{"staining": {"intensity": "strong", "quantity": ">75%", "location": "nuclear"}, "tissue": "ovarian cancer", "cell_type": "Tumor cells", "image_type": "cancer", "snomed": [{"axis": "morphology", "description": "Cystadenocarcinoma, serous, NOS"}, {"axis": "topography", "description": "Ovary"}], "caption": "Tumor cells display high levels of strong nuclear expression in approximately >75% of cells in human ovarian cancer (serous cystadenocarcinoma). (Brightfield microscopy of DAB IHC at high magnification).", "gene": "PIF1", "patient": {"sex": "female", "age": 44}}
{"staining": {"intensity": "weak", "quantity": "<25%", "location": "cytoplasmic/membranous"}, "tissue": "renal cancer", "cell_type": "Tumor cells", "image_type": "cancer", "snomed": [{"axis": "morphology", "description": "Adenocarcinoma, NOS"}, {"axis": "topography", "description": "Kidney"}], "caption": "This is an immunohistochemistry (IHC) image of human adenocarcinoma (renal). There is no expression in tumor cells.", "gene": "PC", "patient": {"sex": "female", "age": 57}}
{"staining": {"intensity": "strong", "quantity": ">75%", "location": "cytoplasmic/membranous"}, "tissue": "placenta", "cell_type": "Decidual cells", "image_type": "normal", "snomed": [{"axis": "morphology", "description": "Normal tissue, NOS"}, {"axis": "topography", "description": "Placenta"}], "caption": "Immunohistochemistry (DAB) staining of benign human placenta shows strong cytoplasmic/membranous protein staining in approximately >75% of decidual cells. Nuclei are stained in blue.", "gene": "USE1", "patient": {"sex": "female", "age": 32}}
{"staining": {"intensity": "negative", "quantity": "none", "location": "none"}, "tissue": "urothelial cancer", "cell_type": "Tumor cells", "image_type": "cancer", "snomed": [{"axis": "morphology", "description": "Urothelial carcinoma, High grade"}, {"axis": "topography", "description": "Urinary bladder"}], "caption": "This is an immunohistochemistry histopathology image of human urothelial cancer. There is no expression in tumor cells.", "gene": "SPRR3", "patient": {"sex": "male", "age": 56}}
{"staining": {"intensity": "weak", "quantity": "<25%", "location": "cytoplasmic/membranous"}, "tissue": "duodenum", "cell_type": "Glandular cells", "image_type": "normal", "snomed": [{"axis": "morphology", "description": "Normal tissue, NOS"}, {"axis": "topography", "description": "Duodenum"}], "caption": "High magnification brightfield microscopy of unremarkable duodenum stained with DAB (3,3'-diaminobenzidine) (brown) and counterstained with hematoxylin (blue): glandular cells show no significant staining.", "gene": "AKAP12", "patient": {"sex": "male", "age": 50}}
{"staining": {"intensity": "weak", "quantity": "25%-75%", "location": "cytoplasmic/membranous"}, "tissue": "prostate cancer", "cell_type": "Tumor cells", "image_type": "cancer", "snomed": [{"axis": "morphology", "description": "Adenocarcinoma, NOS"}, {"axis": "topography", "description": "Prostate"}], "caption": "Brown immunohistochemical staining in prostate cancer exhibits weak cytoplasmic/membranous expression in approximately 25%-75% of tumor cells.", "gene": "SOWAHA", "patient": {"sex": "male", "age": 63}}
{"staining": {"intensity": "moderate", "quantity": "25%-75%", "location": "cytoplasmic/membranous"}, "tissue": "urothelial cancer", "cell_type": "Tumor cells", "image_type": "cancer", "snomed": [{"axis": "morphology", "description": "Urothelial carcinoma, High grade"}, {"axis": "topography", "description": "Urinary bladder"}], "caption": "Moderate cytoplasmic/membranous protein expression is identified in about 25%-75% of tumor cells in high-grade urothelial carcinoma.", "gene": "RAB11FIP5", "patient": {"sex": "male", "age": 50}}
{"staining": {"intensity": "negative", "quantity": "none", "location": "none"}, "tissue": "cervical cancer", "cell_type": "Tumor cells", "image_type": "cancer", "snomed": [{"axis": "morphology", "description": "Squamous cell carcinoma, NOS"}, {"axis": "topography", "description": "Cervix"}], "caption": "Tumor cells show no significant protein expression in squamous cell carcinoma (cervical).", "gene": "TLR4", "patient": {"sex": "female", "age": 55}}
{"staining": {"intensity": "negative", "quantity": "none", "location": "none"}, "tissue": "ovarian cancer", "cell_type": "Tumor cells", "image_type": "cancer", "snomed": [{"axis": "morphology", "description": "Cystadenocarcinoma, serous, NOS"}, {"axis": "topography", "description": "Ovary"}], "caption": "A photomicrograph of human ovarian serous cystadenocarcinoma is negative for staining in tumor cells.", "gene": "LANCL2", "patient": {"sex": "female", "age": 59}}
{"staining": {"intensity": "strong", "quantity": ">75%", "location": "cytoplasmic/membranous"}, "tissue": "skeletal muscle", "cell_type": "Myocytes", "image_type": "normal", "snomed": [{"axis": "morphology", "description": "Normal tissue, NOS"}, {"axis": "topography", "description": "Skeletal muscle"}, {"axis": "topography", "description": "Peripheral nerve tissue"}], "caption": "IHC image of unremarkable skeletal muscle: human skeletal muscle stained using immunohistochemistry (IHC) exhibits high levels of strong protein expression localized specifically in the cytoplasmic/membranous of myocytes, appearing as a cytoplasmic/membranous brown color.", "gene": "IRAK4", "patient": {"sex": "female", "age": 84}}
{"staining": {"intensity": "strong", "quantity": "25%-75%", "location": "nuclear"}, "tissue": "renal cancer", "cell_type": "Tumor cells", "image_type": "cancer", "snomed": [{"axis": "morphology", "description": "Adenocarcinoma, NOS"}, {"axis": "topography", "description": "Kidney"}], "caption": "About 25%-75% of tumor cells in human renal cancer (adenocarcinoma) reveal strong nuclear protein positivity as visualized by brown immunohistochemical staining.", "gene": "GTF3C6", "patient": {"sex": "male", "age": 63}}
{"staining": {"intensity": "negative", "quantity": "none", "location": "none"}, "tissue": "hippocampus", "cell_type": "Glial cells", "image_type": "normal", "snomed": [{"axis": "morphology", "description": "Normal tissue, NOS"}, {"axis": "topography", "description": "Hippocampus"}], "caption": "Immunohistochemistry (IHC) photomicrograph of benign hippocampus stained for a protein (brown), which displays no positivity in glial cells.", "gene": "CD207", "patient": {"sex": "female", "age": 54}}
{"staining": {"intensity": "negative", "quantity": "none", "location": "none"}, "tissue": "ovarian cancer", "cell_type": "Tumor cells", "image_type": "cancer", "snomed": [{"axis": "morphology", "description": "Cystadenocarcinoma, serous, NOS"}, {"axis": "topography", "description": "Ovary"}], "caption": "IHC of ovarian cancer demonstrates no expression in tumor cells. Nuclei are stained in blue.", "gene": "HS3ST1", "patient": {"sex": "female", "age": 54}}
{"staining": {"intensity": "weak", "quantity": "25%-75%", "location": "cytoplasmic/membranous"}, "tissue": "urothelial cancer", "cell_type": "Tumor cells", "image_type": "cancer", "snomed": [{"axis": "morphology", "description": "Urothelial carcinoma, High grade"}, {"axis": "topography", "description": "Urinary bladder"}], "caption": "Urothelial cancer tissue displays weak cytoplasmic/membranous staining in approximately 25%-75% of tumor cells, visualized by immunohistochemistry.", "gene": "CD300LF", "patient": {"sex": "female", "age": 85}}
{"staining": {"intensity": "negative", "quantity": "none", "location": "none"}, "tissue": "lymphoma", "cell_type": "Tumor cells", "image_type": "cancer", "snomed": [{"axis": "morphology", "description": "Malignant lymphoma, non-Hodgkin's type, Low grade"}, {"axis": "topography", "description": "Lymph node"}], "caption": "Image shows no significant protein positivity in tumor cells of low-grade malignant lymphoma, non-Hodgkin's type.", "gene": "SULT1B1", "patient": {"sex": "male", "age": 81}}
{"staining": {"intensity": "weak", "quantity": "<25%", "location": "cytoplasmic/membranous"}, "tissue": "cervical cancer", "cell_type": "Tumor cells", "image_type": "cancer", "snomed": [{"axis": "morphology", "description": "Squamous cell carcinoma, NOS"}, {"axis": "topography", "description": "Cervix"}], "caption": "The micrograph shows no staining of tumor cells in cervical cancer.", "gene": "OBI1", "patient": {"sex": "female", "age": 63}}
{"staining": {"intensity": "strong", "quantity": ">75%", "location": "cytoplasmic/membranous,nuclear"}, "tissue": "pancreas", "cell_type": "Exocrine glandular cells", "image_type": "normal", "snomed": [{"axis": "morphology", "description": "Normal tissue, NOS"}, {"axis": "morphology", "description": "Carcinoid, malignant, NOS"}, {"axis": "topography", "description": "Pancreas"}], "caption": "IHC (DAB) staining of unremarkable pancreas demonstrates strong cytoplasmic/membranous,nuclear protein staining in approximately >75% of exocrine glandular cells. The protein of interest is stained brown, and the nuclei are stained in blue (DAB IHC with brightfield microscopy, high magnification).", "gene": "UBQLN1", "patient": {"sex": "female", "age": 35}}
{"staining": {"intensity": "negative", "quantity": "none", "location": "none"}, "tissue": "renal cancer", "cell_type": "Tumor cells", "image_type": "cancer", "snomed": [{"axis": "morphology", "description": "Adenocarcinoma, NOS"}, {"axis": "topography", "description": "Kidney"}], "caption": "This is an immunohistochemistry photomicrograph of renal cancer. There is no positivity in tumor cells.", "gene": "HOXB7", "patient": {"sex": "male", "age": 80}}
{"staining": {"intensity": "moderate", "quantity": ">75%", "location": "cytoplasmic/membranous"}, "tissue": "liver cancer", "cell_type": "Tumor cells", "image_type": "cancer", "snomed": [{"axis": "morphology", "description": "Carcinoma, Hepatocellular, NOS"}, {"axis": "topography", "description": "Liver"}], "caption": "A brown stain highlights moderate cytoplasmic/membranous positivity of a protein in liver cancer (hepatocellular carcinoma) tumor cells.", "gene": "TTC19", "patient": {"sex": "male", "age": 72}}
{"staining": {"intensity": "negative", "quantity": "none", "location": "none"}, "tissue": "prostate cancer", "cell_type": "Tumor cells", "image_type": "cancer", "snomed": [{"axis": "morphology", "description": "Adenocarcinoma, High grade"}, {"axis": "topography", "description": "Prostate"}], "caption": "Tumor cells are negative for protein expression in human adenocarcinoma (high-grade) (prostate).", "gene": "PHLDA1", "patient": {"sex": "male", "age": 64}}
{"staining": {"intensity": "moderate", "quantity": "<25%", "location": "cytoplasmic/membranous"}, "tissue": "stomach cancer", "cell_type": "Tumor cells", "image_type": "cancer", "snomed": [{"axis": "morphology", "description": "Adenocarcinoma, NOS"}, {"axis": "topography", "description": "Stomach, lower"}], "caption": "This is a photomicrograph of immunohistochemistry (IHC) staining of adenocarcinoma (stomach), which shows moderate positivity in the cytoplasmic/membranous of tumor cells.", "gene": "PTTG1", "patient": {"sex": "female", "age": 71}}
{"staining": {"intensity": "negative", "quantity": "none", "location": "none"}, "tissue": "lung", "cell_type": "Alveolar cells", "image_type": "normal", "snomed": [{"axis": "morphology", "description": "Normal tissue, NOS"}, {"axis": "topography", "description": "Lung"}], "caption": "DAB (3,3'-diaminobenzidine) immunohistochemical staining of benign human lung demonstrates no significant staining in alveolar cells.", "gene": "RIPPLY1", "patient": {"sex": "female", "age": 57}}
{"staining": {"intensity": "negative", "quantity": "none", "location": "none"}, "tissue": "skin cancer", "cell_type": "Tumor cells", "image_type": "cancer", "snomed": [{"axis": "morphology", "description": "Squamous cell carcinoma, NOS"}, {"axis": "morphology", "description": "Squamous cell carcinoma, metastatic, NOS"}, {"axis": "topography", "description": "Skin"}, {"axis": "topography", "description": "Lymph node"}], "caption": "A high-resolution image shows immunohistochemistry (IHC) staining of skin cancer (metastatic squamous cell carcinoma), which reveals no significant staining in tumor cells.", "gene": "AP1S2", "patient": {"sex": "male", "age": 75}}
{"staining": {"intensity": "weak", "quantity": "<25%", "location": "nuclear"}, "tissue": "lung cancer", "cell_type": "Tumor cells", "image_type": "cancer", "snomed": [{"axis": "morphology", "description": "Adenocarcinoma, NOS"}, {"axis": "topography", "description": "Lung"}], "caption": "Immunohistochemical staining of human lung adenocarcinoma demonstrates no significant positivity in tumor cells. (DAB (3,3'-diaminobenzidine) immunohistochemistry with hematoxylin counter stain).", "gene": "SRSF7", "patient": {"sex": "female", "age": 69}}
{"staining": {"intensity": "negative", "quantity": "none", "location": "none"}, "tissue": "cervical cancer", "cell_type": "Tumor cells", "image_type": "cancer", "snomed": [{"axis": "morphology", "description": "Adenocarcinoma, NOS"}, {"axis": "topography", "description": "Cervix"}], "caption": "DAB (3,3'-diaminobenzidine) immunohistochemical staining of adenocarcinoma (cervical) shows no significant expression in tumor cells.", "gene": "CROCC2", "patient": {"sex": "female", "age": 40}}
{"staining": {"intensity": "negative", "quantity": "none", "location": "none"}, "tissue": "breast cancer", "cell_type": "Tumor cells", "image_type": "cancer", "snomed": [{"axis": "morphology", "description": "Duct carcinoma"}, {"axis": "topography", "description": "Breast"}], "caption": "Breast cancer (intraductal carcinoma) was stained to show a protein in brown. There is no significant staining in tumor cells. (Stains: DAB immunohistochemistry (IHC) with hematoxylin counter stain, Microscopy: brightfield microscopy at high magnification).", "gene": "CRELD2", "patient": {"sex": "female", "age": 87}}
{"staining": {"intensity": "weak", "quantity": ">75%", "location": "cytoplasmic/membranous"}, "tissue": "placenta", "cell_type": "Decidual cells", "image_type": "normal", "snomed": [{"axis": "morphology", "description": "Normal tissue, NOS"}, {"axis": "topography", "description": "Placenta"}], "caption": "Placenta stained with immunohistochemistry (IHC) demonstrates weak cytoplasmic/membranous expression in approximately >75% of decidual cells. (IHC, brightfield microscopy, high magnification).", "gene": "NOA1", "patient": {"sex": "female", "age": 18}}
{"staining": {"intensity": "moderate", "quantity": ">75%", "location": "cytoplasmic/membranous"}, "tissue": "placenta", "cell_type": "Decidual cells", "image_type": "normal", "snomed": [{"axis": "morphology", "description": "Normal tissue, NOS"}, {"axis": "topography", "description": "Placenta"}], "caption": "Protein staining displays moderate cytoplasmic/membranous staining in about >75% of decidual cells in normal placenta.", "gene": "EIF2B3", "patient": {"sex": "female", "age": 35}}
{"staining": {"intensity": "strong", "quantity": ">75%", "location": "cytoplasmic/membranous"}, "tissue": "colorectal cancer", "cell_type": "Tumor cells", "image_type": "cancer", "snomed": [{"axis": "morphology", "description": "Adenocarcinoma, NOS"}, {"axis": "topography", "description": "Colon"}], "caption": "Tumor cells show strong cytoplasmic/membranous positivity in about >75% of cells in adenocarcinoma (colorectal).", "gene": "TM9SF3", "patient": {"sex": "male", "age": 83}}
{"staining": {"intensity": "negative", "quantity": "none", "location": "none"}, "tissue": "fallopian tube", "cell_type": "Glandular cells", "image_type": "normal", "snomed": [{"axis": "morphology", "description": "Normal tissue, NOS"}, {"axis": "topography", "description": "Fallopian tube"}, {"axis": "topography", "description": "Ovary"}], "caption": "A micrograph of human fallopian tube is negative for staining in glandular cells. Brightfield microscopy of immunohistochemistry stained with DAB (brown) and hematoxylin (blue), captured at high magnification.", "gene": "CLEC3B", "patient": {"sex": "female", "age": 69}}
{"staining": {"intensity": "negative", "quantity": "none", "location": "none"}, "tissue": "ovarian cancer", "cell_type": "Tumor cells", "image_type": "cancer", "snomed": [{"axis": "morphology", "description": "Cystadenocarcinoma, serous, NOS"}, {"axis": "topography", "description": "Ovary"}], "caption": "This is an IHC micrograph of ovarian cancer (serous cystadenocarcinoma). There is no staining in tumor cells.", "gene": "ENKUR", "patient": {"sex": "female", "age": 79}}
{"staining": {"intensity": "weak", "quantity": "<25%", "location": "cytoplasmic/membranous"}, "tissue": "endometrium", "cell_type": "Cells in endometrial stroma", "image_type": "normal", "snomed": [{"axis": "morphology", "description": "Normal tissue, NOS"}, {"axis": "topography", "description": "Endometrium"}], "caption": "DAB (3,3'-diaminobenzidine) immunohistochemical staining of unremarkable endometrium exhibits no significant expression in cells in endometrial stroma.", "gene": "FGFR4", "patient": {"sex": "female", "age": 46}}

* * * *

_Work to complete_
Filter the entries down to the lines containing "malignant". Copy each of those lines.

_Exercise answer_
{"staining": {"intensity": "negative", "quantity": "none", "location": "none"}, "tissue": "lymphoma", "cell_type": "Tumor cells", "image_type": "cancer", "snomed": [{"axis": "morphology", "description": "Malignant lymphoma, non-Hodgkin's type, Low grade"}, {"axis": "topography", "description": "Lymph node"}], "caption": "Image shows no significant protein positivity in tumor cells of low-grade malignant lymphoma, non-Hodgkin's type.", "gene": "SULT1B1", "patient": {"sex": "male", "age": 81}}
{"staining": {"intensity": "strong", "quantity": ">75%", "location": "cytoplasmic/membranous,nuclear"}, "tissue": "pancreas", "cell_type": "Exocrine glandular cells", "image_type": "normal", "snomed": [{"axis": "morphology", "description": "Normal tissue, NOS"}, {"axis": "morphology", "description": "Carcinoid, malignant, NOS"}, {"axis": "topography", "description": "Pancreas"}], "caption": "IHC (DAB) staining of unremarkable pancreas demonstrates strong cytoplasmic/membranous,nuclear protein staining in approximately >75% of exocrine glandular cells. The protein of interest is stained brown, and the nuclei are stained in blue (DAB IHC with brightfield microscopy, high magnification).", "gene": "UBQLN1", "patient": {"sex": "female", "age": 35}}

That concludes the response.